◆ Written task ◆
Every line in the entries that holds "funcion" should be identified and copied.

*** Opening Data provided ***

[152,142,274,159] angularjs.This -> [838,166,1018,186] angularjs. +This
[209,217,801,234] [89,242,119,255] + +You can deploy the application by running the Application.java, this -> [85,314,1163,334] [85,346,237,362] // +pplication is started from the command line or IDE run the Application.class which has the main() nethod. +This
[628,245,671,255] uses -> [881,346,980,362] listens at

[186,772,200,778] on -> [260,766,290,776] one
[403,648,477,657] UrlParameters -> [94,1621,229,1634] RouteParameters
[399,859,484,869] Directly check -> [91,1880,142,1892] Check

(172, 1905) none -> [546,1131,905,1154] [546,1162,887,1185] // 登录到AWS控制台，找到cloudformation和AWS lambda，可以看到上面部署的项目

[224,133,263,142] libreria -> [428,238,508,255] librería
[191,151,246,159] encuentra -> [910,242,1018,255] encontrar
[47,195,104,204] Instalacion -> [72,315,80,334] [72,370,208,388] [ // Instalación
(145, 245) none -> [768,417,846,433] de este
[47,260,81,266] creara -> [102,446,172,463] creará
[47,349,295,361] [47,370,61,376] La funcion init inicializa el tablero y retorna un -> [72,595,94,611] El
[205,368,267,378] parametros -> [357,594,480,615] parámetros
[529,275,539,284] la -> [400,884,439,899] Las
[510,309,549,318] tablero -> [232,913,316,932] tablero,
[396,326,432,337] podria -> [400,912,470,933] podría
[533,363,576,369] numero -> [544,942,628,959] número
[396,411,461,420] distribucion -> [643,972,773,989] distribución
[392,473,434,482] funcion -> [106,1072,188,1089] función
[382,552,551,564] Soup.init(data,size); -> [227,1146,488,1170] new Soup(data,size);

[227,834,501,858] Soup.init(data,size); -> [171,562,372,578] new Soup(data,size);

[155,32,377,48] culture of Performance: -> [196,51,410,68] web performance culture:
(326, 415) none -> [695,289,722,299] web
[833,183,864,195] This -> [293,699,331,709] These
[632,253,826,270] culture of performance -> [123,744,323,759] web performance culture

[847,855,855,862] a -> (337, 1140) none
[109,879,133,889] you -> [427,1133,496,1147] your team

*** Closing Data provided ***

◆ Exercise solution ◆
[47,349,295,361] [47,370,61,376] La funcion init inicializa el tablero y retorna un -> [72,595,94,611] El
[392,473,434,482] funcion -> [106,1072,188,1089] función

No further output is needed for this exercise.